The Democratic and Republican parties in Texas are authorized to include a referendum on selected issues in the spring primary. Because these votes are not binding, the media pays little attention to them. In fact, I didn’t even know there were any this year because there had been virtually no reporting on them.
The Republican referendum last week contained five propositions:
- SCHOOL CHOICE: The state should fund education by allowing dollars to follow the child instead of the bureaucracy, through a program which allows parents the freedom to choose their child’s school, public or private, while also saving significant taxpayer dollars. Yes or No?
- REPEALING OBAMACARE: Congress should immediately repeal the Patient Protection and Affordable Care Act (otherwise known as Obamacare) and reject the rationing of healthcare by government or the intrusion by government into the doctor – patient relationship. Yes or No?
- PUBLIC PRAYER: Government should be prohibited from restricting the content of public prayer. Yes or No?
- BALANCED BUDGET / CONTROLLING GOVERNMENT GROWTH Out of control spending should be stopped at all levels of federal and state government through constitutional amendments limiting any increase in government spending to the combined increase of population and inflation, requiring voter approval. Yes or No?
- REDISTRICTING: The Texas Legislature should redraw the court-imposed lines for Congress and State legislative districts in its upcoming session in order to remedy inequities. Yes or No?
Obviously, the virtue of these propositions in a Republican primary was not in doubt. All passed easily. But the results still tell us something. Propositions 2, 3, and 4 each received in excess of 90% yes. For the party of constitutional conservatives, it’s ironic that Republicans are willing to disregard what the Constitution says about school prayer. School choice was almost as popular with 84.5% yes, although I am skeptical of its claim that school choice will save taxpayer dollars. The laggard was redistricting, which received only 71.3% yes. That confirms what I have always suspected – i.e., Texans of all persuasions are disgusted with political gerrymandering.
The Democratic referendum had only three propositions:
- Support of the DREAM Act and in-state tuition for those eligible: Any graduate of a Texas high school, who has lived in the state for at least three years and lived here continuously for the last year, should be eligible for in-state tuition at state supported colleges and universities and given the opportunity to earn legal status through a higher education or military service. For or Against?

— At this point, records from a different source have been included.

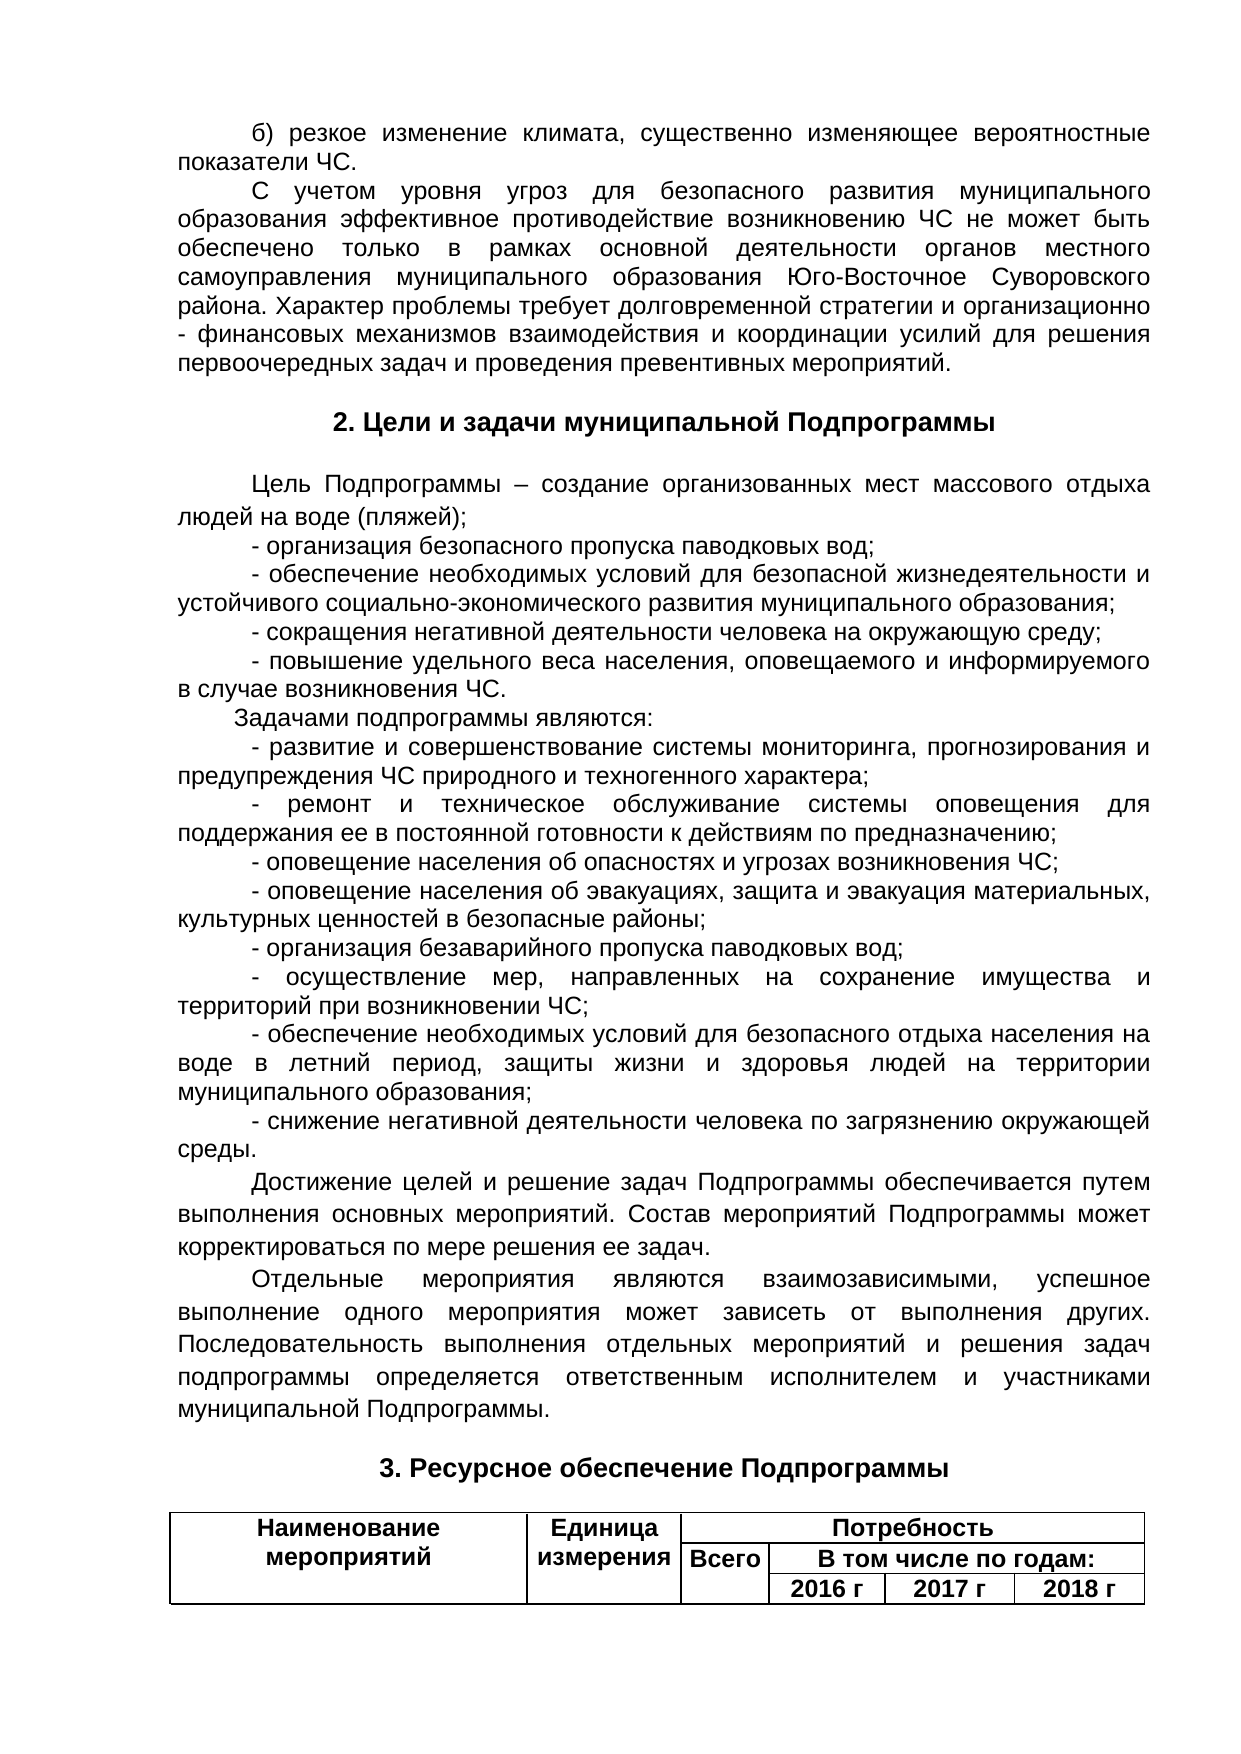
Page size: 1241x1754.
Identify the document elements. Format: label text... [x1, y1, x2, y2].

text б) резкое изменение климата, существенно изменяющее вероятностные показатели ЧС. [177, 118, 1152, 176]
text 2. Цели и задачи муниципальной Подпрограммы [177, 406, 1152, 437]
table_header Потребность [682, 1513, 1144, 1542]
text - оповещение населения об эвакуациях, защита и эвакуация материальных, культурных ценностей в безопасные районы; [177, 876, 1152, 933]
table_header Наименование мероприятий [171, 1513, 527, 1603]
text - осуществление мер, направленных на сохранение имущества и территорий при возникновении ЧС; [177, 962, 1152, 1019]
text Достижение целей и решение задач Подпрограммы обеспечивается путем выполнения основных мероприятий. Состав мероприятий Подпрограммы может корректироваться по мере решения ее задач. [177, 1163, 1152, 1261]
text - организация безопасного пропуска паводковых вод; [177, 531, 1152, 559]
text - снижение негативной деятельности человека по загрязнению окружающей среды. [177, 1106, 1152, 1163]
text Цель Подпрограммы – создание организованных мест массового отдыха людей на воде (пляжей); [177, 466, 1152, 531]
table_cell Всего [682, 1544, 768, 1603]
text Задачами подпрограммы являются: [177, 703, 1152, 732]
table_cell 2017 г [886, 1574, 1014, 1603]
text - организация безаварийного пропуска паводковых вод; [177, 933, 1152, 962]
text - сокращения негативной деятельности человека на окружающую среду; [177, 617, 1152, 646]
text Отдельные мероприятия являются взаимозависимыми, успешное выполнение одного мероприятия может зависеть от выполнения других. Последовательность выполнения отдельных мероприятий и решения задач подпрограммы определяется ответственным исполнителем и участниками муниципальной Подпрограммы. [177, 1261, 1152, 1423]
table_cell 2016 г [770, 1574, 884, 1603]
text - обеспечение необходимых условий для безопасного отдыха населения на воде в летний период, защиты жизни и здоровья людей на территории муниципального образования; [177, 1019, 1152, 1106]
text - повышение удельного веса населения, оповещаемого и информируемого в случае возникновения ЧС. [177, 646, 1152, 703]
text - развитие и совершенствование системы мониторинга, прогнозирования и предупреждения ЧС природного и техногенного характера; [177, 732, 1152, 789]
text С учетом уровня угроз для безопасного развития муниципального образования эффективное противодействие возникновению ЧС не может быть обеспечено только в рамках основной деятельности органов местного самоуправления муниципального образования Юго-Восточное Суворовского района. Характер проблемы требует долговременной стратегии и организационно - финансовых механизмов взаимодействия и координации усилий для решения первоочередных задач и проведения превентивных мероприятий. [177, 176, 1152, 377]
text - ремонт и техническое обслуживание системы оповещения для поддержания ее в постоянной готовности к действиям по предназначению; [177, 789, 1152, 847]
text 3. Ресурсное обеспечение Подпрограммы [177, 1452, 1152, 1483]
table_cell В том числе по годам: [770, 1544, 1144, 1572]
text - обеспечение необходимых условий для безопасной жизнедеятельности и устойчивого социально-экономического развития муниципального образования; [177, 559, 1152, 617]
text - оповещение населения об опасностях и угрозах возникновения ЧС; [177, 847, 1152, 876]
table_header Единица измерения [528, 1513, 681, 1603]
table_cell 2018 г [1015, 1574, 1144, 1603]
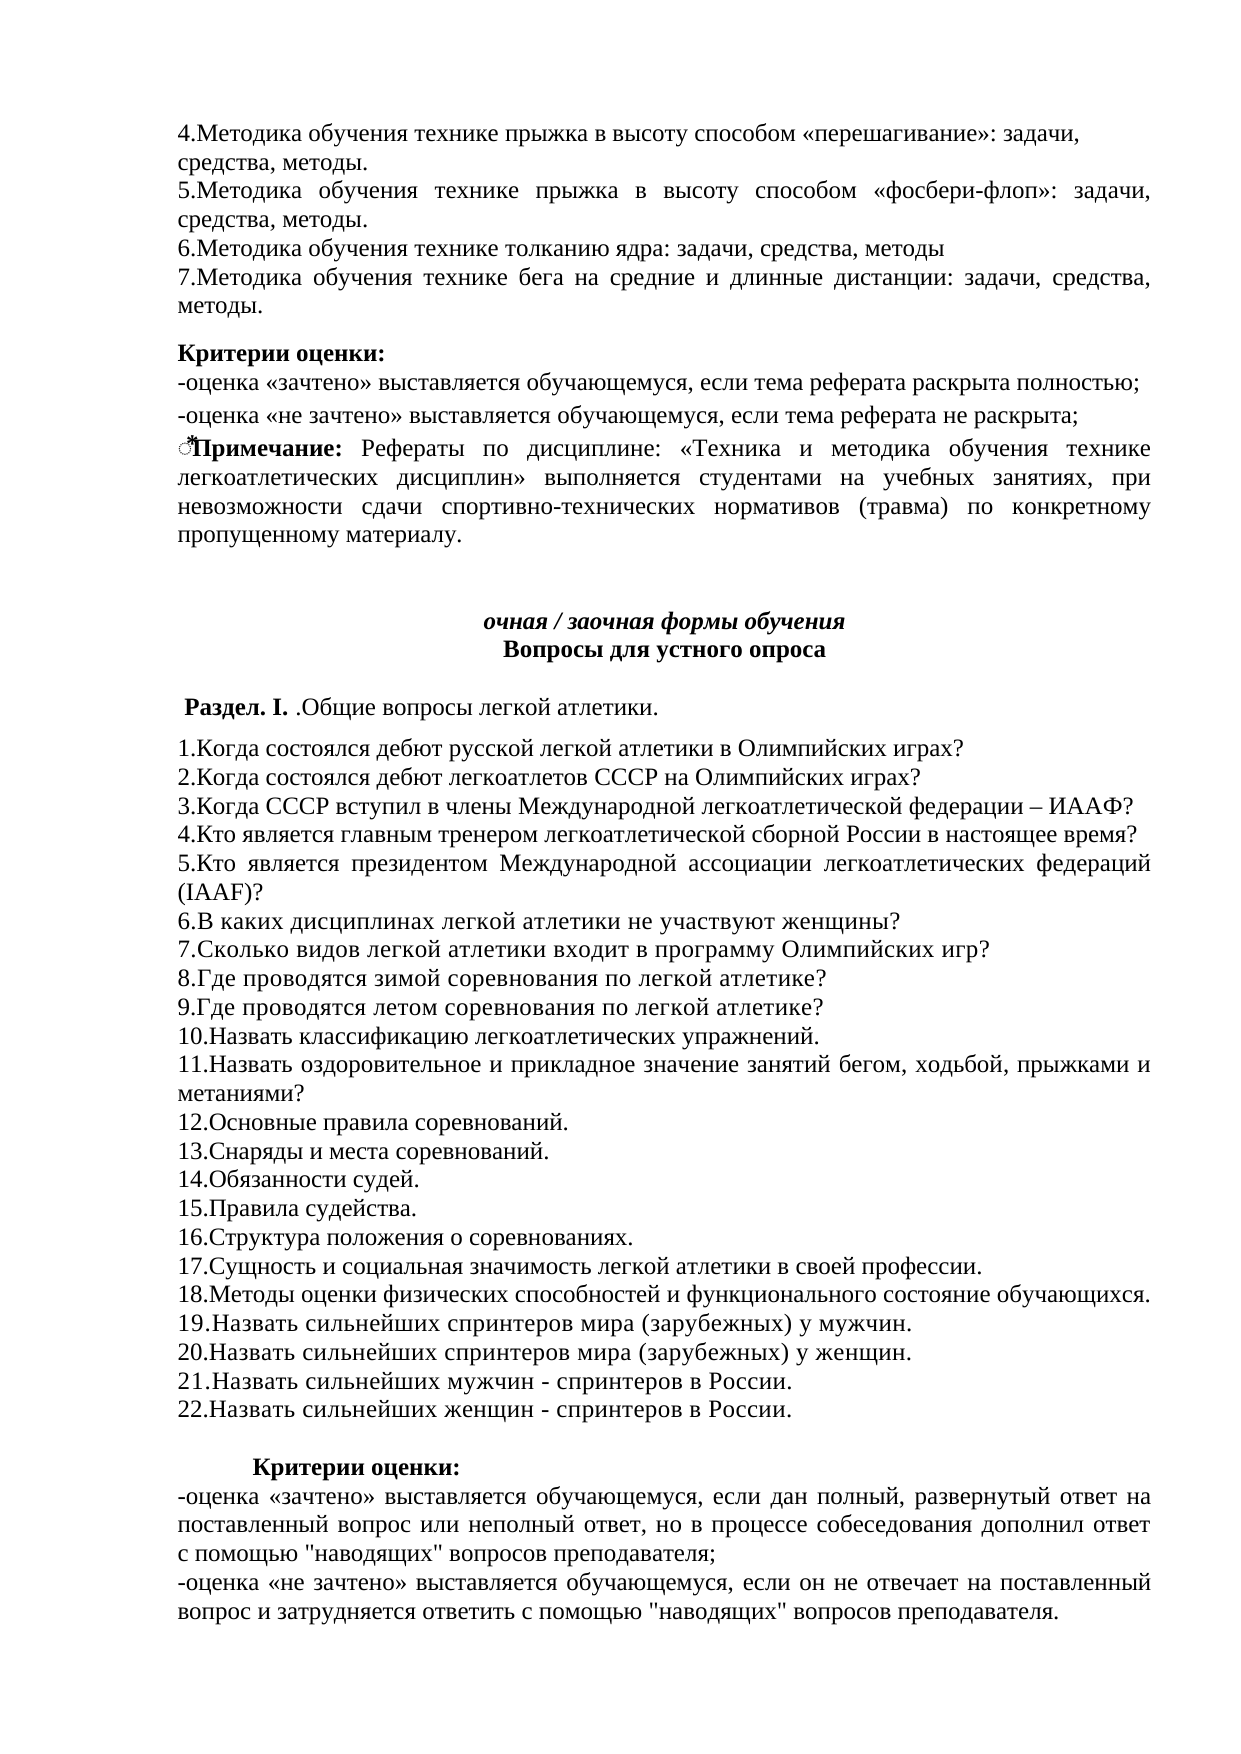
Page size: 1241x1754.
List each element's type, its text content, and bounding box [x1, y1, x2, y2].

text 5.Методика обучения технике прыжка в высоту способом «фосбери-флоп»: задачи, средства, методы. [177, 176, 1152, 233]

- State funding to make college affordable: “Because a college education is increasingly necessary for jobs that allow our citizens to achieve middle class lifestyles and become the entrepreneurs who create the jobs that our economy relies on, we call on the Texas Legislature to fund colleges and universities such that tuition and fees can be affordable to all Texans.” For or Against?
- Allow a vote to legalize gambling to fund public education: Should the Texas Legislature allow the people of Texas to vote to legalize casino gambling with all funds generated being used only for education? For or Against?
Not surprisingly, the liberal Democrats strongly supported each of their propositions, too. Leading the way, 92.5% of their voters wanted college to be affordable (who doesn’t), and 84.9% support the DREAM Act and in-state tuition for illegal immigrants. Bringing up the rear, only 74.1% want to legalize casino gambling.
Like the Republicans and redistricting, the Democrats and casino gambling are not completely copacetic.